Co prawda ówczesna administracja ciągle je malowała farbą olejną na przedziwne kolory, ale i tak były piękne. Piękny był też sufit, dla mnie (wówczas dziecka), było to odbicie nieba. Nieraz leżeliśmy na podłodze i patrząc w sufit wymyślaliśmy historyjki związane z naszą obecnością w tym niebie.

Na ścianach były kafelki. Ojciec mi opowiadał że są stare, wartościowe i bardzo ważne. Ta holenderska ceramika na każdym kafelku miała swoją historyjkę, a my układaliśmy do nich swoje małe fantazje.

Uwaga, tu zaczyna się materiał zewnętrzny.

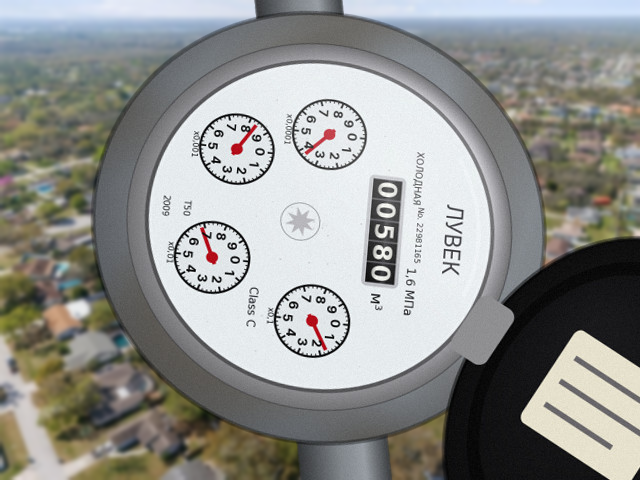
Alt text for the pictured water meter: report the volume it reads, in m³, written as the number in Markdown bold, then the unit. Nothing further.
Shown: **580.1683** m³
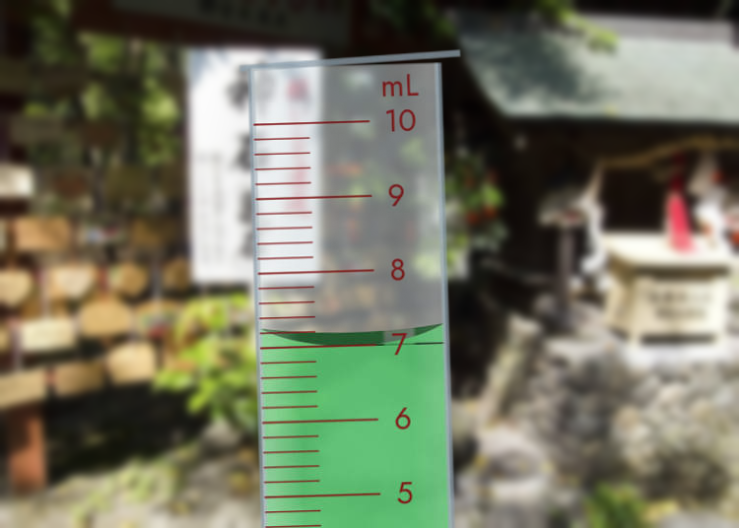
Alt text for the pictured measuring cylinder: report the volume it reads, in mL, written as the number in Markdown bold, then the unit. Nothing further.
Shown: **7** mL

Niestety kafelkami interesowało się wielu ludzi. Ciągle zaglądał ktoś obcy, przychodziły jakieś małe wycieczki. No i kafelki zaczęły znikać powoli. Pan Kusio bronił tego naszego skarbu jak mógł i pewnie gdyby nie on to by szybciej je rozkradli. Mówiło się u nas, że Miasto też coś tam wydłubało z tych ścian, bo podobno w ratuszu można było je oglądać. ale nie wiem czy to prawda. Pod schodami były drzwi i takie pomieszczenie, które było naszą dodatkową komórką. Piwnica była straszna. Jak lochy ciemna, ceglana i przerażająca dla dzieci.

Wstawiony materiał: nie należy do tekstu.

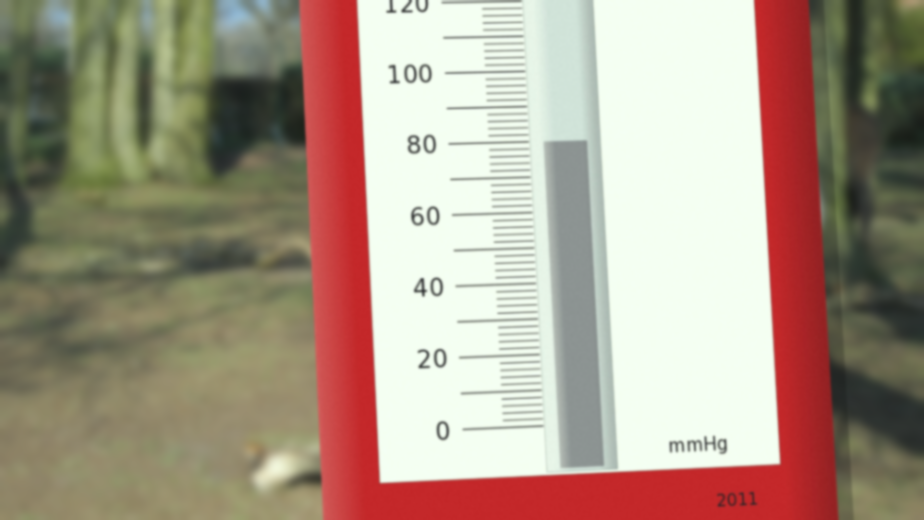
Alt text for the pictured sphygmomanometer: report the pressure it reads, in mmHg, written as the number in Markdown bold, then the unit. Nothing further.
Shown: **80** mmHg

Ja z rodzicami mieszkałam na drugim piętrze po lewej stronie.

Dzisiejsze duże pomieszczenie było podzielone na pół i jeszcze raz na pół. Po lewej stronie był mój pokój, przez który przechodziło się do łazienki, po prawej stronie była ciemna kuchnia, a rodziców sypialnia miała okno z widokiem na winiarnię.

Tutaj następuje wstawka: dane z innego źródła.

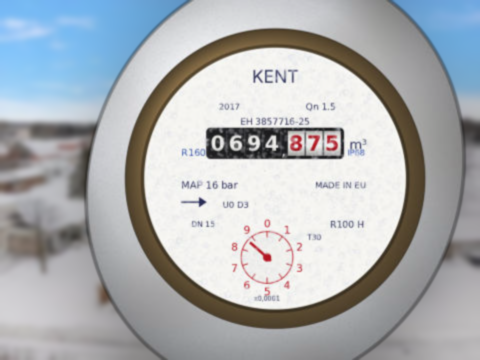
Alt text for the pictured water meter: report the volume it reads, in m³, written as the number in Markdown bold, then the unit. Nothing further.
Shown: **694.8758** m³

Rycerska to ulica znajdująca się w samym centrum, a jednak na uboczu. Żaden taksówkarz nie wiedział gdzie jest nasza ulica.
Wystarczyło wyjść za przysłowiowy róg, a już była lodziarnia Miś (dop. red: dzisiaj “Znane smaki” przy ul. Tartacznej), Długie Pobrzeże, a latem Jarmark Dominikański.
W czasach stanu wojennego naprzeciw naszego domu stały czołgi. Ludzie uciekali na nasz korytarz, który z placu zabaw stal się wtedy schronieniem. Blokowało się drzwi od środka i było bezpiecznie.
Jedni się wyprowadzili, przyszli inni, ale państwo Kusio byli zawsze. Nowi mieszkańcy też się zintegrowali i dalej byliśmy razem „jedną rodziną”. Letnimi wieczorami dorośli siedzieli na zewnętrznych schodkach. Były opowiadania i śmiechy, a dzieciaki się bawiły. Prawdziwa sielanka!
Rycerska 10 po latach…
Czas leciał. Szkoła, która była tuż obok, nowe znajomości, spotkania z dziećmi z innych okolic…
Niby taka ulica na tzw. końcu świata, ciemna niezaludniona. Ale nigdy się tam niczego nie bałam, bo ludzie się znali. Boczne ulice takie jak Grodzka czy Sukiennicza miały swoje życie i swoich mieszkańców, ale i tak wszyscy się znali, i w razie potrzeby zawsze była pomoc.
Przyszedł czas kiedy jedni się rodzili, inni umierali, ale ważna dla kamienicy rodzina państwa Kusio była zawsze.
Z czasem nastali kolejni lokatorzy, którzy już nie dbali o wygląd starej kamienicy, a wręcz ją niszczyli. Pan Kusio już był starszym panem i nie dawał rady pilnować wszystkiego.
Tu na Rycerskiej, urodził się mój syn. Wyjechałam. Została tam moja mama, już bez taty. A potem mama też odeszła.
W naszym mieszkaniu zamieszkała córka państwa Jasik, pani Krysia, która wcześniej wyprowadziła się z naszej ulicy. Wróciła na “stare śmieci” i niejednokrotnie podkreślała, że tylko w naszej kamienicy czuje się jak w domu.
Mieszkała tam do końca. Jej też już między nami nie ma, tak jak i państwa Kusio.
Niby taka ulica na końcu świata, a jednak była domem dla wielu i rodziną dla innych…
Tekst: Ewa Matuszewska
Stanisław Kusio był moim dziadkiem. Mieszkałam z nimi na Rycerskiej przez kilka lat. Potem, wraz z pójściem do szkoły, musiałam się wyprowadzić. Ale zawsze wracałam w każdy wolny dzień. To tam zawierałam pierwsze przyjaźnie i przeżywałam pierwsze zakochania. Rycerską zawsze postrzegałam jako swój rodzinny dom. Na kręconych schodach bawiłam się w dom mody. Jak zaczął się remont Rycerskiej i pojawiły się o tym artykuły, pod jednym nich przeczytałam, że to wina mieszkańców, że została z Rycerskiej taka ruina. Strasznie mnie to oburzyło. Za moich czasów było czysto, mieszkańcy dbali o lokale i klatkę własnymi siłami. Pamiętam, że administracja nigdy nic nie robiła. Wykupić mieszkania również nie było można. Ale to wszystko było za czasów jak żyli starsi mieszkańcy z pokolenia mojego dziadka i ich dzieci. Potem już faktycznie Rycerska popadała w ruinę.